Изменить стиль страницы

— Нигде, — буркнул самый старший, с сержантскими нашивками. — Еще будем. Война только начинается.

— Я разговаривал с солдатами, — сказал он бабушке, когда снова заскочил в лавку. — Они говорят, что война только начинается.

— Конечно, только начинается, — отозвалась бабушка.

Он прошел к ней за прилавок, обнял.

— Может, нам тоже?.. Все идут…

— Кто «все»? Какие «все»? — выкрикнула бабушка и схватилась за голову так, что парик сполз ей на лоб. — Я не вижу никаких «всех». Жена пана вице-старосты здесь. Принцы здесь. Все здесь. Салька вот рассказывает, что читала в оригинале Толстого и Достоевского… Ты знаешь, кто они?

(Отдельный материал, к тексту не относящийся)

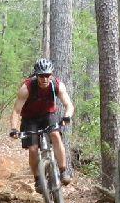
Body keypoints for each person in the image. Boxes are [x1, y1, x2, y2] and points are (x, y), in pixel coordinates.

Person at [9, 58, 74, 194]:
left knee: (55, 135)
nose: (44, 78)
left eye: (47, 75)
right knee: (33, 149)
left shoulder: (57, 85)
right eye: (41, 75)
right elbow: (16, 110)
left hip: (48, 115)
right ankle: (38, 179)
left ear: (51, 74)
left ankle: (63, 171)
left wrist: (67, 116)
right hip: (29, 119)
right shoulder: (27, 88)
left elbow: (69, 104)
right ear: (36, 75)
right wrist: (14, 129)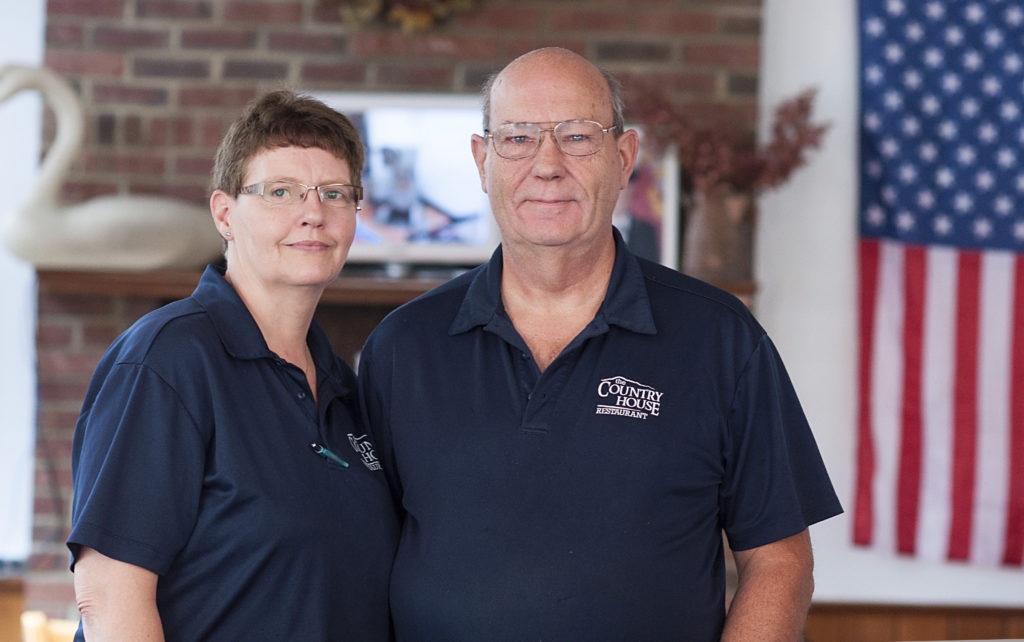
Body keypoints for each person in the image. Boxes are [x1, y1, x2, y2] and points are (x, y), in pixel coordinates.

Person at [358, 47, 842, 641]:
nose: (547, 164)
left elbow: (779, 559)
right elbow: (358, 553)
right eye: (517, 138)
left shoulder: (720, 340)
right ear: (483, 161)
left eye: (578, 137)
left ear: (624, 157)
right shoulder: (402, 348)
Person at [67, 91, 399, 640]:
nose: (312, 213)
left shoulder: (343, 385)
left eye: (335, 194)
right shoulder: (167, 359)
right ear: (224, 213)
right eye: (280, 191)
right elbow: (108, 598)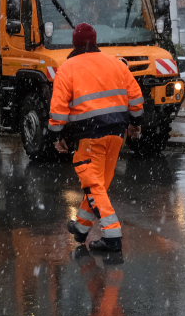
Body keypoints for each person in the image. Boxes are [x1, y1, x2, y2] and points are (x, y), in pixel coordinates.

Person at [48, 22, 144, 253]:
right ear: (96, 41)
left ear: (75, 43)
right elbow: (136, 97)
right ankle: (81, 228)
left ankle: (112, 236)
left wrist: (56, 134)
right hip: (117, 134)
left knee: (93, 187)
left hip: (89, 136)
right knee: (98, 186)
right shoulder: (117, 63)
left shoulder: (68, 68)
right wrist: (135, 124)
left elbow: (59, 108)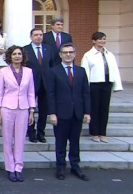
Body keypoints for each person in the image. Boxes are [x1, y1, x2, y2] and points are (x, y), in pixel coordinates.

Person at [48, 43, 91, 181]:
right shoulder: (54, 71)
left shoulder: (81, 71)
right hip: (61, 113)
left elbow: (85, 93)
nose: (68, 54)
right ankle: (60, 167)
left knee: (75, 141)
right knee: (60, 142)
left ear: (74, 54)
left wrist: (87, 112)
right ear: (60, 54)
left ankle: (75, 166)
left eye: (71, 52)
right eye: (65, 52)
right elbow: (51, 94)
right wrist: (52, 113)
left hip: (77, 113)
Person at [0, 46, 35, 183]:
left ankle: (18, 168)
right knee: (7, 140)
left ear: (23, 56)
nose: (17, 56)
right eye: (14, 54)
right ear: (10, 56)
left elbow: (31, 92)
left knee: (20, 140)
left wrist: (31, 111)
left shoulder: (29, 72)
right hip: (7, 107)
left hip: (23, 108)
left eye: (19, 54)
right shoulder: (3, 72)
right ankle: (10, 168)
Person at [81, 32, 123, 143]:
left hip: (107, 83)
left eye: (104, 39)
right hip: (94, 84)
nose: (102, 41)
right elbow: (85, 72)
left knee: (104, 108)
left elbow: (114, 70)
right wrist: (86, 87)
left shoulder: (109, 54)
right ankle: (94, 132)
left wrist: (117, 85)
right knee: (94, 108)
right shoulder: (88, 55)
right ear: (94, 41)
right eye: (99, 39)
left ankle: (102, 133)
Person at [23, 28, 54, 143]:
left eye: (40, 35)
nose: (39, 37)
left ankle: (41, 132)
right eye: (36, 35)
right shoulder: (25, 50)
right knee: (29, 109)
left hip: (46, 84)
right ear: (31, 37)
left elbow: (52, 66)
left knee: (43, 110)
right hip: (30, 83)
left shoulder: (48, 49)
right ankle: (31, 132)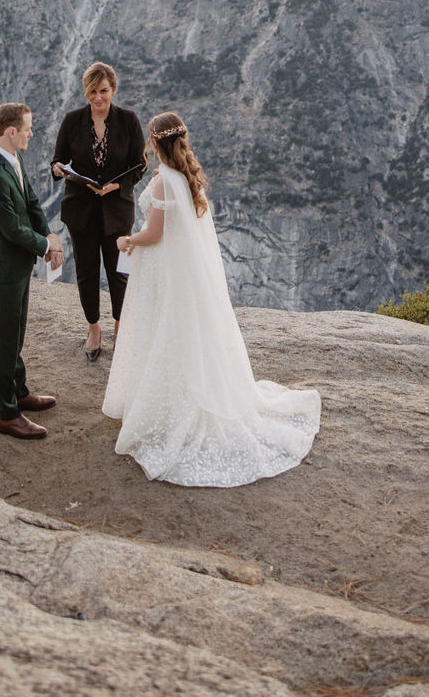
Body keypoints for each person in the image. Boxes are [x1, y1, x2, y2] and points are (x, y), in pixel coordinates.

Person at [103, 111, 321, 486]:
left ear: (154, 143)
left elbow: (154, 234)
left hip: (163, 271)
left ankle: (170, 407)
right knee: (181, 335)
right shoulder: (187, 179)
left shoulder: (162, 184)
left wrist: (127, 240)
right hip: (180, 271)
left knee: (161, 333)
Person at [0, 102, 64, 439]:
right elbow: (12, 228)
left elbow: (30, 202)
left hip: (19, 265)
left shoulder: (13, 160)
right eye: (27, 128)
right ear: (11, 132)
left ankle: (20, 391)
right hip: (4, 268)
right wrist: (46, 247)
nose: (32, 133)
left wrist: (48, 235)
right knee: (4, 339)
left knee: (16, 332)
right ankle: (6, 413)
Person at [51, 62, 146, 361]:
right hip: (81, 211)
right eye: (92, 91)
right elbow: (57, 162)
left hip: (118, 211)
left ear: (113, 90)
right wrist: (58, 170)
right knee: (86, 273)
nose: (98, 98)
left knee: (120, 273)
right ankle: (93, 328)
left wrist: (116, 185)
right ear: (86, 92)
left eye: (103, 91)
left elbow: (139, 166)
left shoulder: (129, 121)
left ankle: (120, 327)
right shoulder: (72, 120)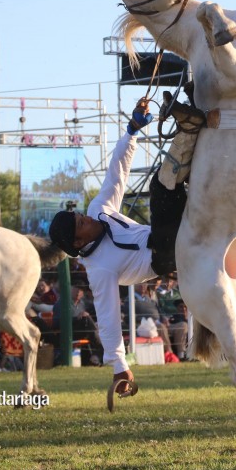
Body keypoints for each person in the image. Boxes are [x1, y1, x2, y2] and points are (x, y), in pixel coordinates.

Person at [48, 100, 187, 394]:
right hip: (163, 257)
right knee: (161, 189)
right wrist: (118, 365)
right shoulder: (98, 269)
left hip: (165, 234)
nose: (86, 217)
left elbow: (117, 172)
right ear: (78, 243)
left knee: (176, 176)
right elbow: (109, 317)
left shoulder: (99, 208)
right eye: (80, 224)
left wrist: (132, 131)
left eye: (80, 215)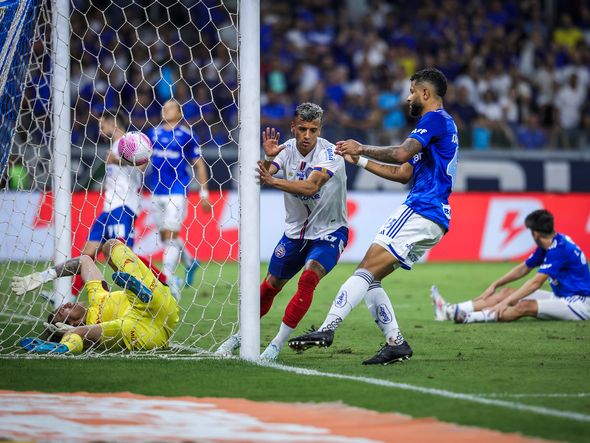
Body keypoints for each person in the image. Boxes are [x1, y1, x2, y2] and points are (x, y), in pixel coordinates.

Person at [289, 68, 459, 365]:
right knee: (372, 278)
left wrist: (361, 146)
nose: (408, 98)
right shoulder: (439, 127)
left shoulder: (433, 120)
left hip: (422, 208)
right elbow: (403, 172)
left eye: (411, 91)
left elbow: (400, 155)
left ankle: (327, 329)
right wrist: (360, 160)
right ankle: (396, 343)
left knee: (364, 269)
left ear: (425, 94)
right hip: (434, 217)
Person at [215, 102, 349, 360]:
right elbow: (264, 175)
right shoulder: (286, 149)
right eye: (302, 129)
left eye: (313, 130)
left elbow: (311, 187)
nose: (307, 136)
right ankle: (240, 336)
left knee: (309, 278)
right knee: (271, 285)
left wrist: (273, 180)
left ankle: (276, 344)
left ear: (320, 129)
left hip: (329, 231)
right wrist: (267, 158)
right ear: (293, 128)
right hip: (295, 234)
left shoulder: (331, 155)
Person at [13, 239, 179, 354]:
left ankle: (137, 287)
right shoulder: (91, 329)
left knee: (109, 246)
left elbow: (84, 261)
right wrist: (69, 336)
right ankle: (61, 348)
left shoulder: (96, 296)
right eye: (61, 313)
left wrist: (45, 276)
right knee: (87, 332)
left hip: (155, 304)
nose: (64, 306)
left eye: (60, 307)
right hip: (144, 332)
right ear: (70, 323)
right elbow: (81, 334)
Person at [432, 210, 590, 323]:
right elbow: (523, 269)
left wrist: (506, 302)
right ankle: (450, 310)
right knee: (506, 292)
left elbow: (535, 283)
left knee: (524, 306)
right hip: (561, 296)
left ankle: (469, 318)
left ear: (535, 233)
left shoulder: (559, 249)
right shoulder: (550, 244)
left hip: (579, 303)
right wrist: (495, 285)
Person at [70, 111, 145, 300]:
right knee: (87, 253)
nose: (100, 129)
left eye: (102, 125)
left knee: (122, 258)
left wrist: (117, 160)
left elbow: (143, 164)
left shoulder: (129, 141)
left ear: (113, 123)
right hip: (108, 208)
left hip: (124, 206)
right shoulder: (113, 145)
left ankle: (143, 293)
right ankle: (67, 297)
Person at [145, 99, 211, 298]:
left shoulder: (187, 135)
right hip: (156, 191)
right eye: (164, 107)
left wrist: (204, 193)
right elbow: (143, 159)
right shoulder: (153, 133)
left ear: (179, 112)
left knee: (171, 235)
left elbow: (199, 164)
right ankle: (190, 261)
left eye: (171, 107)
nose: (165, 109)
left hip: (177, 190)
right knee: (167, 237)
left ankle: (168, 278)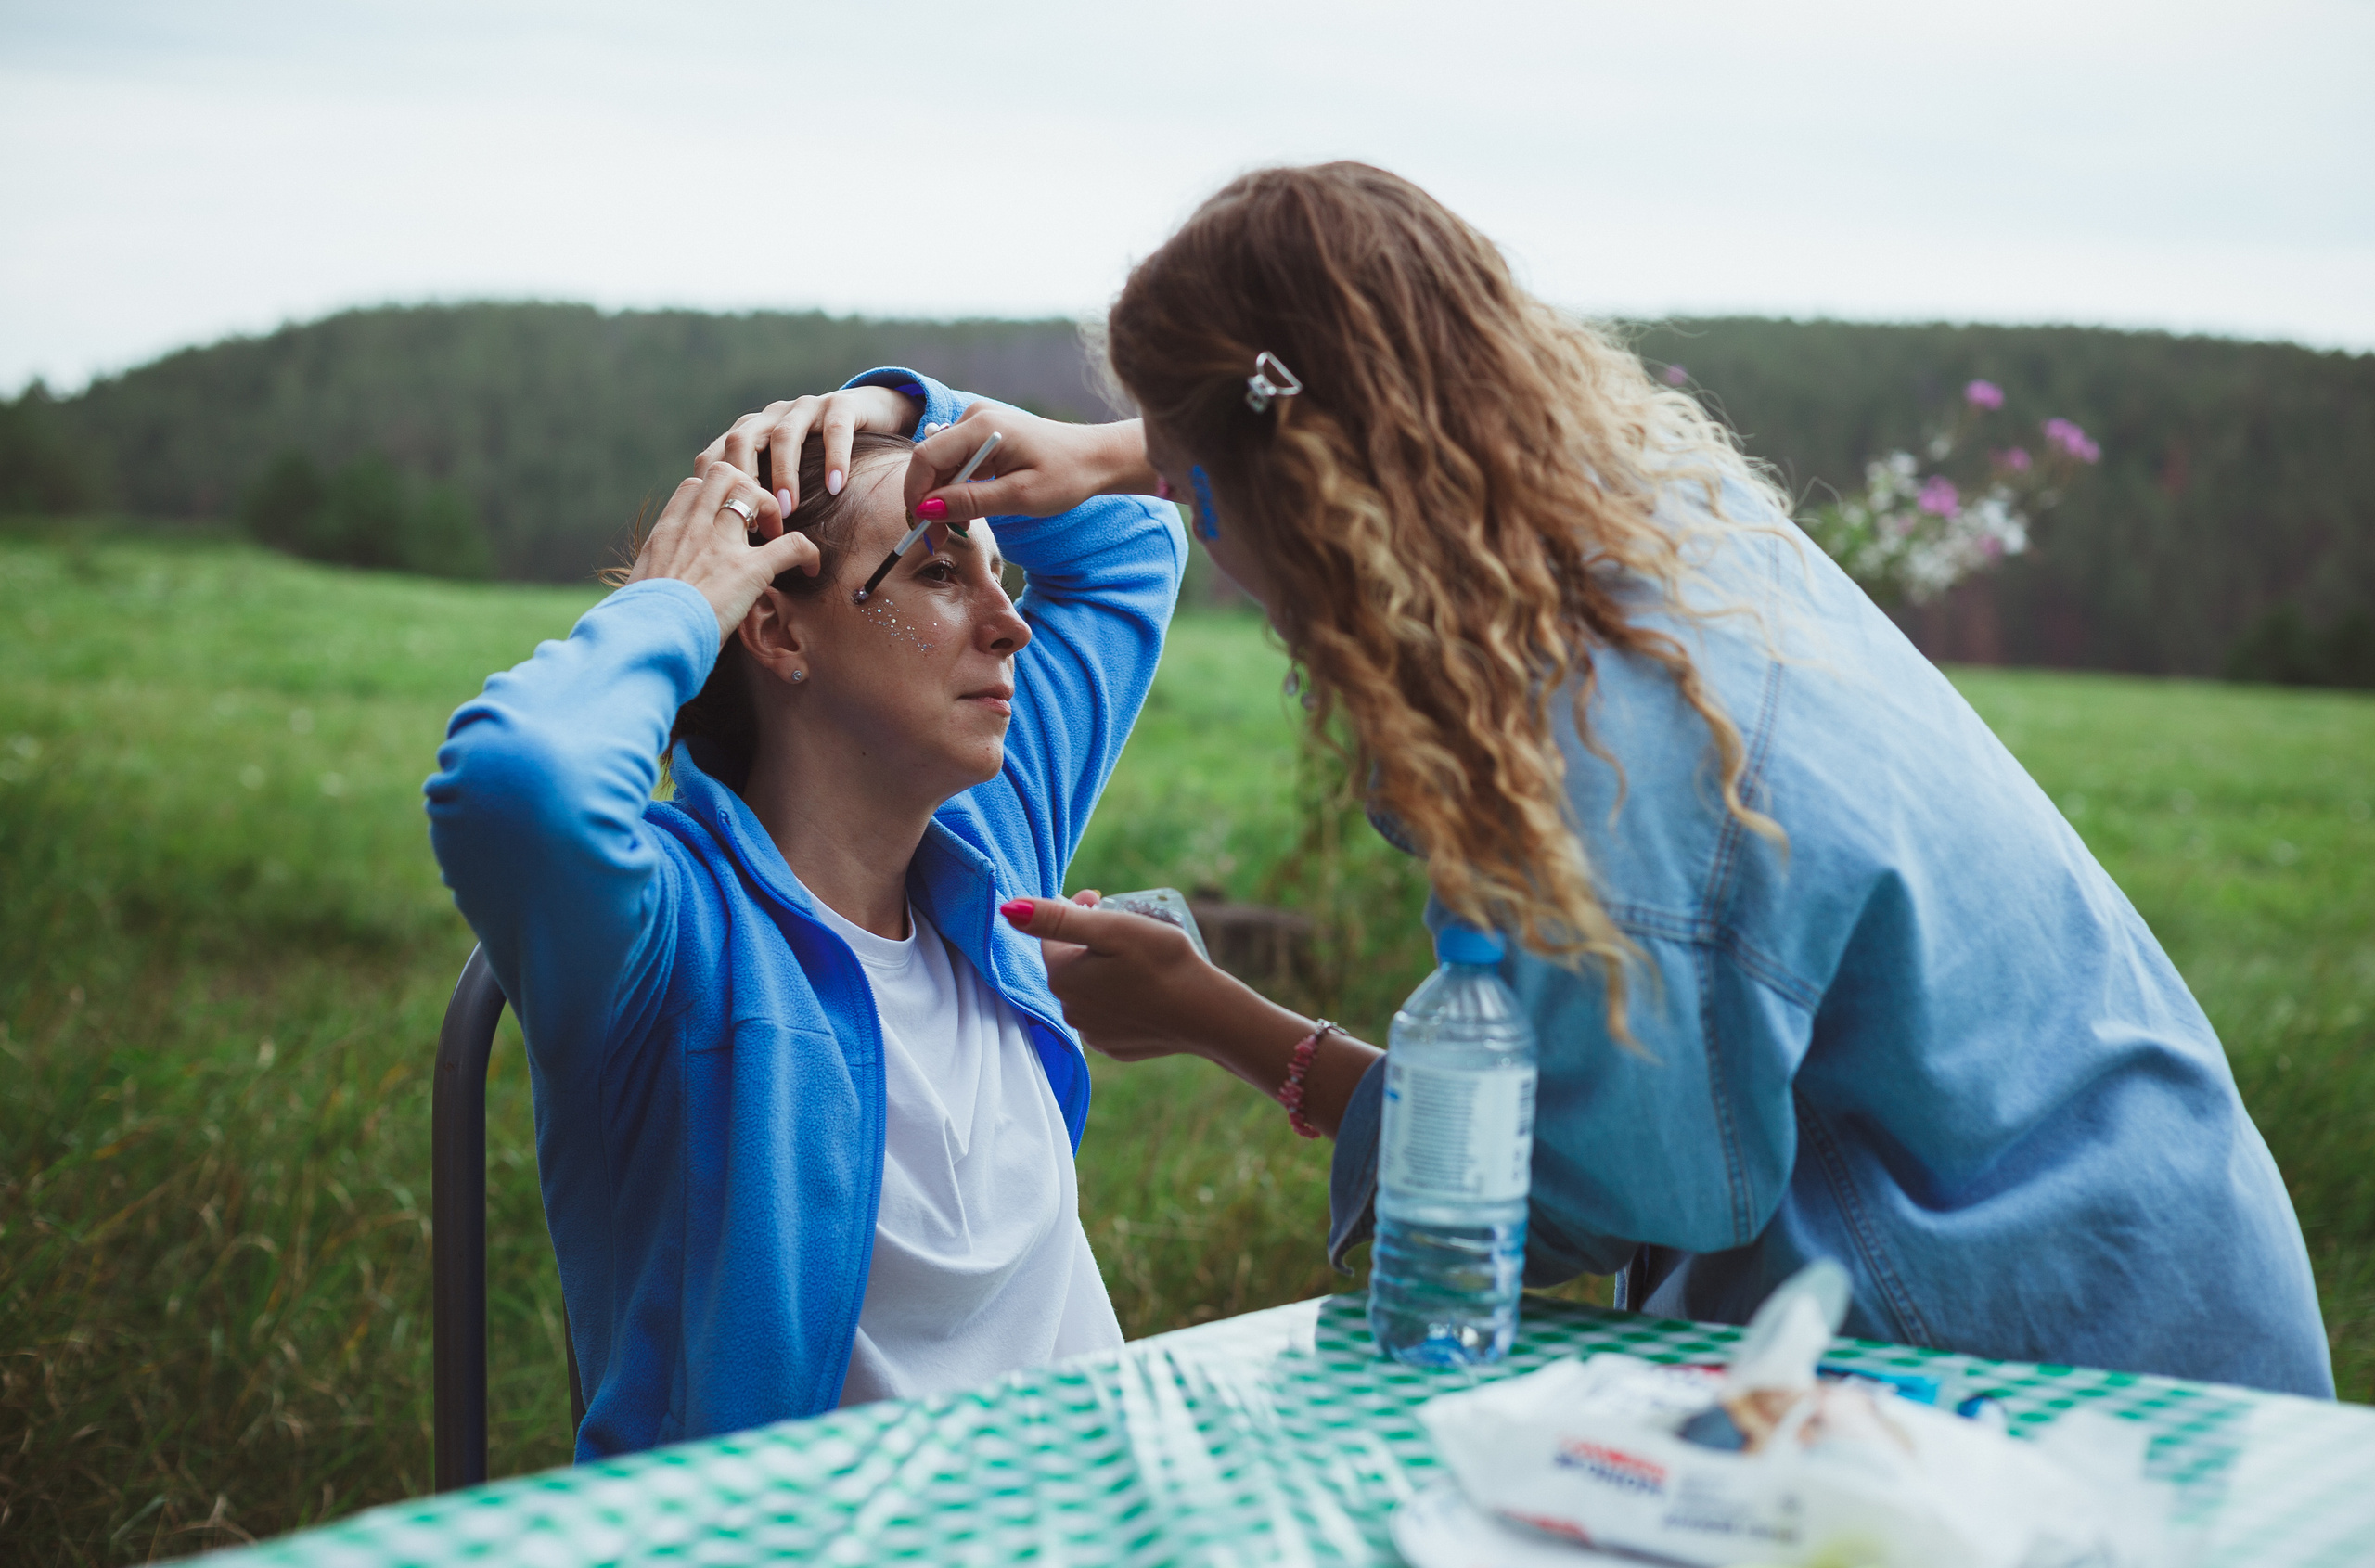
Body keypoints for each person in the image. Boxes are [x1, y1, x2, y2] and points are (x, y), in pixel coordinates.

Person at [885, 163, 2334, 1397]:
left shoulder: (1589, 762)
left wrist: (1227, 1021)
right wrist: (1142, 450)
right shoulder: (1642, 510)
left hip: (2044, 1362)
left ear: (1308, 496)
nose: (1205, 546)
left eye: (1198, 503)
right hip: (2172, 1248)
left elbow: (1560, 1192)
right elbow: (1333, 415)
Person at [425, 366, 1187, 1457]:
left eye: (999, 574)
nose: (1010, 625)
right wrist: (675, 603)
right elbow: (520, 785)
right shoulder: (677, 939)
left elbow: (1133, 545)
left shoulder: (990, 837)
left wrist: (907, 413)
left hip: (1089, 1525)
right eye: (936, 571)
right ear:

— Толстой — русский писатель, и второй, кажется, тоже. Да какое нам дело до Принцев? Какое нам дело до вице-старосты? Войска-то уходят…

— Ша! — Бабушка оттолкнула его от себя и после долгого молчания тихо спросила: — А кто останется с лавкой? Об этом ты подумал?

Она сказала не «в лавке», а «с лавкой», будто это было живое существо. Он потрясенно смотрел на нее, а она повторила:

— Кто с  л а в к о й  останется? И с городом. Палашка сразу сожрет павлина пана барона, как только меня тут не станет.

Он выскочил из магазина, слезы застилали ему глаза, тревога и горе сжимали сердце. Сутолока на дороге нарастала. В рокоте моторов, в мерном цоканье копыт по асфальту катился к пограничной реке поток беженцев. Солнце уже зашло за холм румынского берега. Над крышами домов старых Залещиков на фоне пылающего заката православный монастырь казался черным.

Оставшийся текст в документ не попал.